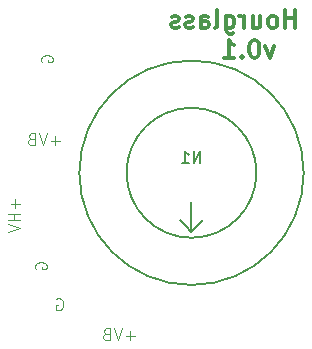
<source format=gbo>
G04 #@! TF.GenerationSoftware,KiCad,Pcbnew,(5.0.2)-1*
G04 #@! TF.CreationDate,2019-03-25T12:23:43+09:00*
G04 #@! TF.ProjectId,NixieHourglass,4e697869-6548-46f7-9572-676c6173732e,rev?*
G04 #@! TF.SameCoordinates,Original*
G04 #@! TF.FileFunction,Legend,Bot*
G04 #@! TF.FilePolarity,Positive*
%FSLAX46Y46*%
G04 Gerber Fmt 4.6, Leading zero omitted, Abs format (unit mm)*
G04 Created by KiCad (PCBNEW (5.0.2)-1) date 25/03/2019 12:23:43*
%MOMM*%
%LPD*%
G01*
G04 APERTURE LIST*
%ADD10C,0.100000*%
%ADD11C,0.300000*%
%ADD12C,0.150000*%
G04 APERTURE END LIST*
D10*
X78562095Y-90676000D02*
X78657333Y-90628380D01*
X78800190Y-90628380D01*
X78943047Y-90676000D01*
X79038285Y-90771238D01*
X79085904Y-90866476D01*
X79133523Y-91056952D01*
X79133523Y-91199809D01*
X79085904Y-91390285D01*
X79038285Y-91485523D01*
X78943047Y-91580761D01*
X78800190Y-91628380D01*
X78704952Y-91628380D01*
X78562095Y-91580761D01*
X78514476Y-91533142D01*
X78514476Y-91199809D01*
X78704952Y-91199809D01*
X85213523Y-93787428D02*
X84451619Y-93787428D01*
X84832571Y-94168380D02*
X84832571Y-93406476D01*
X84118285Y-93168380D02*
X83784952Y-94168380D01*
X83451619Y-93168380D01*
X82784952Y-93644571D02*
X82642095Y-93692190D01*
X82594476Y-93739809D01*
X82546857Y-93835047D01*
X82546857Y-93977904D01*
X82594476Y-94073142D01*
X82642095Y-94120761D01*
X82737333Y-94168380D01*
X83118285Y-94168380D01*
X83118285Y-93168380D01*
X82784952Y-93168380D01*
X82689714Y-93216000D01*
X82642095Y-93263619D01*
X82594476Y-93358857D01*
X82594476Y-93454095D01*
X82642095Y-93549333D01*
X82689714Y-93596952D01*
X82784952Y-93644571D01*
X83118285Y-93644571D01*
X76800000Y-88135904D02*
X76752380Y-88040666D01*
X76752380Y-87897809D01*
X76800000Y-87754952D01*
X76895238Y-87659714D01*
X76990476Y-87612095D01*
X77180952Y-87564476D01*
X77323809Y-87564476D01*
X77514285Y-87612095D01*
X77609523Y-87659714D01*
X77704761Y-87754952D01*
X77752380Y-87897809D01*
X77752380Y-87993047D01*
X77704761Y-88135904D01*
X77657142Y-88183523D01*
X77323809Y-88183523D01*
X77323809Y-87993047D01*
X75085428Y-82222666D02*
X75085428Y-82984571D01*
X75466380Y-82603619D02*
X74704476Y-82603619D01*
X75466380Y-83460761D02*
X74466380Y-83460761D01*
X74942571Y-83460761D02*
X74942571Y-84032190D01*
X75466380Y-84032190D02*
X74466380Y-84032190D01*
X74466380Y-84365523D02*
X75466380Y-84698857D01*
X74466380Y-85032190D01*
X77308000Y-70609904D02*
X77260380Y-70514666D01*
X77260380Y-70371809D01*
X77308000Y-70228952D01*
X77403238Y-70133714D01*
X77498476Y-70086095D01*
X77688952Y-70038476D01*
X77831809Y-70038476D01*
X78022285Y-70086095D01*
X78117523Y-70133714D01*
X78212761Y-70228952D01*
X78260380Y-70371809D01*
X78260380Y-70467047D01*
X78212761Y-70609904D01*
X78165142Y-70657523D01*
X77831809Y-70657523D01*
X77831809Y-70467047D01*
X78863523Y-77277428D02*
X78101619Y-77277428D01*
X78482571Y-77658380D02*
X78482571Y-76896476D01*
X77768285Y-76658380D02*
X77434952Y-77658380D01*
X77101619Y-76658380D01*
X76434952Y-77134571D02*
X76292095Y-77182190D01*
X76244476Y-77229809D01*
X76196857Y-77325047D01*
X76196857Y-77467904D01*
X76244476Y-77563142D01*
X76292095Y-77610761D01*
X76387333Y-77658380D01*
X76768285Y-77658380D01*
X76768285Y-76658380D01*
X76434952Y-76658380D01*
X76339714Y-76706000D01*
X76292095Y-76753619D01*
X76244476Y-76848857D01*
X76244476Y-76944095D01*
X76292095Y-77039333D01*
X76339714Y-77086952D01*
X76434952Y-77134571D01*
X76768285Y-77134571D01*
D11*
X96968857Y-69264571D02*
X96611714Y-70264571D01*
X96254571Y-69264571D01*
X95397428Y-68764571D02*
X95254571Y-68764571D01*
X95111714Y-68836000D01*
X95040285Y-68907428D01*
X94968857Y-69050285D01*
X94897428Y-69336000D01*
X94897428Y-69693142D01*
X94968857Y-69978857D01*
X95040285Y-70121714D01*
X95111714Y-70193142D01*
X95254571Y-70264571D01*
X95397428Y-70264571D01*
X95540285Y-70193142D01*
X95611714Y-70121714D01*
X95683142Y-69978857D01*
X95754571Y-69693142D01*
X95754571Y-69336000D01*
X95683142Y-69050285D01*
X95611714Y-68907428D01*
X95540285Y-68836000D01*
X95397428Y-68764571D01*
X94254571Y-70121714D02*
X94183142Y-70193142D01*
X94254571Y-70264571D01*
X94326000Y-70193142D01*
X94254571Y-70121714D01*
X94254571Y-70264571D01*
X92754571Y-70264571D02*
X93611714Y-70264571D01*
X93183142Y-70264571D02*
X93183142Y-68764571D01*
X93326000Y-68978857D01*
X93468857Y-69121714D01*
X93611714Y-69193142D01*
X98770285Y-67724571D02*
X98770285Y-66224571D01*
X98770285Y-66938857D02*
X97913142Y-66938857D01*
X97913142Y-67724571D02*
X97913142Y-66224571D01*
X96984571Y-67724571D02*
X97127428Y-67653142D01*
X97198857Y-67581714D01*
X97270285Y-67438857D01*
X97270285Y-67010285D01*
X97198857Y-66867428D01*
X97127428Y-66796000D01*
X96984571Y-66724571D01*
X96770285Y-66724571D01*
X96627428Y-66796000D01*
X96556000Y-66867428D01*
X96484571Y-67010285D01*
X96484571Y-67438857D01*
X96556000Y-67581714D01*
X96627428Y-67653142D01*
X96770285Y-67724571D01*
X96984571Y-67724571D01*
X95198857Y-66724571D02*
X95198857Y-67724571D01*
X95841714Y-66724571D02*
X95841714Y-67510285D01*
X95770285Y-67653142D01*
X95627428Y-67724571D01*
X95413142Y-67724571D01*
X95270285Y-67653142D01*
X95198857Y-67581714D01*
X94484571Y-67724571D02*
X94484571Y-66724571D01*
X94484571Y-67010285D02*
X94413142Y-66867428D01*
X94341714Y-66796000D01*
X94198857Y-66724571D01*
X94056000Y-66724571D01*
X92913142Y-66724571D02*
X92913142Y-67938857D01*
X92984571Y-68081714D01*
X93056000Y-68153142D01*
X93198857Y-68224571D01*
X93413142Y-68224571D01*
X93556000Y-68153142D01*
X92913142Y-67653142D02*
X93056000Y-67724571D01*
X93341714Y-67724571D01*
X93484571Y-67653142D01*
X93556000Y-67581714D01*
X93627428Y-67438857D01*
X93627428Y-67010285D01*
X93556000Y-66867428D01*
X93484571Y-66796000D01*
X93341714Y-66724571D01*
X93056000Y-66724571D01*
X92913142Y-66796000D01*
X91984571Y-67724571D02*
X92127428Y-67653142D01*
X92198857Y-67510285D01*
X92198857Y-66224571D01*
X90770285Y-67724571D02*
X90770285Y-66938857D01*
X90841714Y-66796000D01*
X90984571Y-66724571D01*
X91270285Y-66724571D01*
X91413142Y-66796000D01*
X90770285Y-67653142D02*
X90913142Y-67724571D01*
X91270285Y-67724571D01*
X91413142Y-67653142D01*
X91484571Y-67510285D01*
X91484571Y-67367428D01*
X91413142Y-67224571D01*
X91270285Y-67153142D01*
X90913142Y-67153142D01*
X90770285Y-67081714D01*
X90127428Y-67653142D02*
X89984571Y-67724571D01*
X89698857Y-67724571D01*
X89556000Y-67653142D01*
X89484571Y-67510285D01*
X89484571Y-67438857D01*
X89556000Y-67296000D01*
X89698857Y-67224571D01*
X89913142Y-67224571D01*
X90056000Y-67153142D01*
X90127428Y-67010285D01*
X90127428Y-66938857D01*
X90056000Y-66796000D01*
X89913142Y-66724571D01*
X89698857Y-66724571D01*
X89556000Y-66796000D01*
X88913142Y-67653142D02*
X88770285Y-67724571D01*
X88484571Y-67724571D01*
X88341714Y-67653142D01*
X88270285Y-67510285D01*
X88270285Y-67438857D01*
X88341714Y-67296000D01*
X88484571Y-67224571D01*
X88698857Y-67224571D01*
X88841714Y-67153142D01*
X88913142Y-67010285D01*
X88913142Y-66938857D01*
X88841714Y-66796000D01*
X88698857Y-66724571D01*
X88484571Y-66724571D01*
X88341714Y-66796000D01*
D12*
G04 #@! TO.C,N1*
X99500000Y-80000000D02*
G75*
G03X99500000Y-80000000I-9500000J0D01*
G01*
X90000000Y-83000000D02*
X90000000Y-82500000D01*
X90500000Y-84500000D02*
X91000000Y-84000000D01*
X89500000Y-84500000D02*
X89000000Y-84000000D01*
X90000000Y-85000000D02*
X90500000Y-84500000D01*
X90000000Y-85000000D02*
X89500000Y-84500000D01*
X90000000Y-83000000D02*
X90000000Y-85000000D01*
X95500000Y-80000000D02*
G75*
G03X95500000Y-80000000I-5500000J0D01*
G01*
X90761904Y-79182380D02*
X90761904Y-78182380D01*
X90190476Y-79182380D01*
X90190476Y-78182380D01*
X89190476Y-79182380D02*
X89761904Y-79182380D01*
X89476190Y-79182380D02*
X89476190Y-78182380D01*
X89571428Y-78325238D01*
X89666666Y-78420476D01*
X89761904Y-78468095D01*
G04 #@! TD*
M02*

</source>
☆ ☆ ☆ ☆
● Problem to solve
Of the records above, copy each line that includes "APERTURE".

● Answer for this exercise
G04 APERTURE LIST*
G04 APERTURE END LIST*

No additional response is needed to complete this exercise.